I've been struggling with sleep. I have crazy, anxiety-riddled dreams. Last night I dreamed of touching contaminated things and then my face. I dreamed of my family getting sick. I dreamed of fear and anxiety. Last week, I dreamed my young son (11 years old) died because I didn't get up when he asked for something so he played with a gun.
Clearly, my anxiety, fears, and feelings of inadequacy are coming through whether I acknowledge them or not. I've read I'm not alone. Many people are reporting they are having crazy, vivid, or anxious dreams.
It's no surprise, really; we are all in an absurd situation where we are asked to continue as if the world is normal when it is anything but. We must continue working and take on schooling children. I've seen more and more people on social media admitting their weaknesses and acknowledging emotions, but then they pick up their mantle of optimism and return to their spreadsheets.
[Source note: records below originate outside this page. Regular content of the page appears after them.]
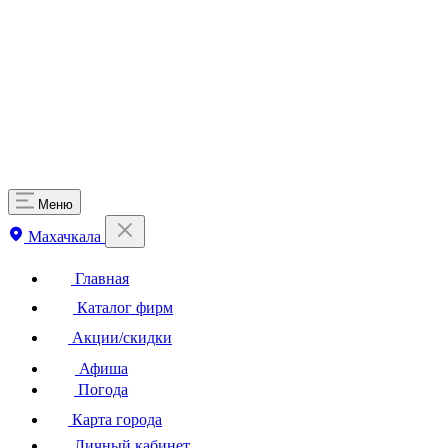
Меню
Махачкала
Главная
Каталог фирм
Акции/скидки
Афиша
Погода
Карта города
Личный кабинет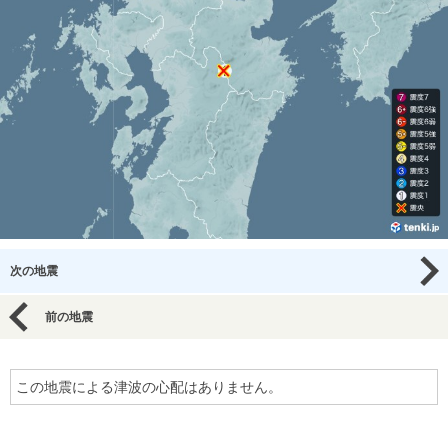
次の地震
前の地震
この地震による津波の心配はありません。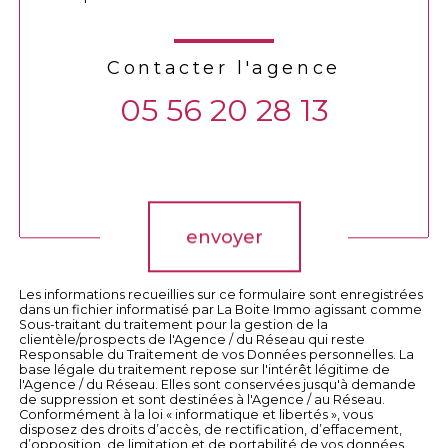
Contacter l'agence
05 56 20 28 13
Validation
envoyer
Les informations recueillies sur ce formulaire sont enregistrées
dans un fichier informatisé par La Boite Immo agissant comme
Sous-traitant du traitement pour la gestion de la
clientèle/prospects de l'Agence / du Réseau qui reste
Responsable du Traitement de vos Données personnelles. La
base légale du traitement repose sur l'intérêt légitime de
l'Agence / du Réseau. Elles sont conservées jusqu'à demande
de suppression et sont destinées à l'Agence / au Réseau.
Conformément à la loi « informatique et libertés », vous
disposez des droits d’accès, de rectification, d’effacement,
d’opposition, de limitation et de portabilité de vos données.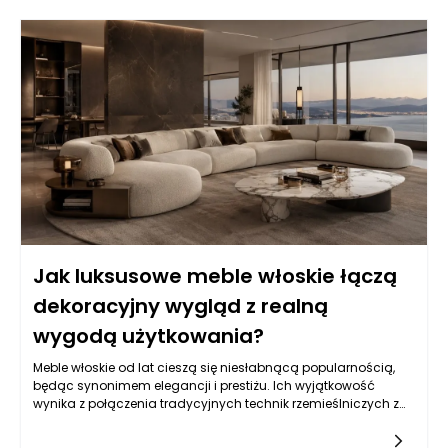
Jak luksusowe meble włoskie łączą
dekoracyjny wygląd z realną
wygodą użytkowania?
Meble włoskie od lat cieszą się niesłabnącą popularnością,
będąc synonimem elegancji i prestiżu. Ich wyjątkowość
wynika z połączenia tradycyjnych technik rzemieślniczych z
nowoczesnym designem, który nie tylko zachwyca oko, ale
również spełnia realne potrzeby użytkowników. Włoscy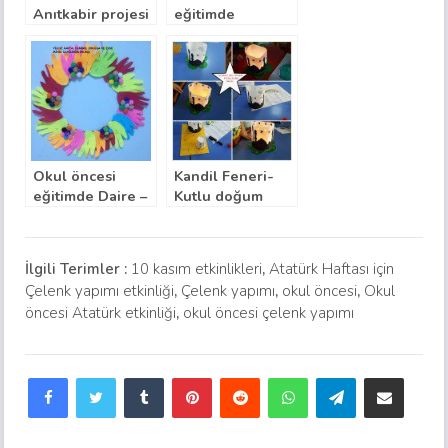
Anıtkabir projesi
eğitimde
ve boyama
püskürtme
sayfaları
tekniği ile
Anıtkabir
etkinliği
Okul öncesi
Kandil Feneri-
eğitimde Daire –
Kutlu doğum
çember farkı ile
haftası sanat
çelenk yapımı
etkinliği örneği
etkinliği
İlgili Terimler :
10 kasım etkinlikleri
,
Atatürk Haftası için
Çelenk yapımı etkinliği
,
Çelenk yapımı
,
okul öncesi
,
Okul
öncesi Atatürk etkinliği
,
okul öncesi çelenk yapımı
Facebook
Twitter
Tumblr
Pinterest
Reddit
WhatsApp
Telegram
E-Posta ile paylaş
What choice do they have? I admire my friends, family, and acquaintances who are being strong and forging ahead in reality. There is the alternative of giving up, I suppose. But the human spirit enables us to force our fear, grief, and uncertainty back down in order to continue to put one foot in front of the other. That beast rears its ugly head when our conscious selves finally rest. And we dream.
Does it help to acknowledge this paradigm? Perhaps. Perhaps in nodding to our fears we give ourselves permission to be scared. To acknowledge we are uncomfortable not knowing when the elusive "normal" will return. To face the truth that we have no real control over whether the virus takes hold of us or not-battling an unseen, unfamiliar foe with gloves, homemade masks, and cans of Lysol. To look our daily inadequacies in the eye and admit they have always been our companion, only amplified by bizarre circumstances.
And that last admission-that the inadequacies we already battled accompanied us into this twilight zone is an idea I've seen popping up more. Why did I dream I put my son off in my dream only to lose him because I wasn't protecting him? Because I know I'm not paying as much attention to his needs, his education, his anxieties as I'd like. Because I want to wrap him in bubble wrap to protect him from every scary facet of this situation. And because I never feel I'm doing enough for him and always want to protect him-even in the best of circumstances. I think of Marlin, the dad in "Finding Nemo," realizing that he would stunt his son's development if he protected him too much. I hold my son a second longer and make a point of reading a few chapters to him in the evening. And then I take a deep breath and try to remember I am only human.
This scary time is also an opportune time. It is a gift of time to embrace our limitations and to adjust what we can. To learn to live with ourselves, fears and all, even in the apocalyptic environment of sheltering in place. And to allow our conscious selves to wage these battles so that our subconscious, sleeping selves can rest and refuel.
May this night be full of peaceful, deep sleep for you, friends.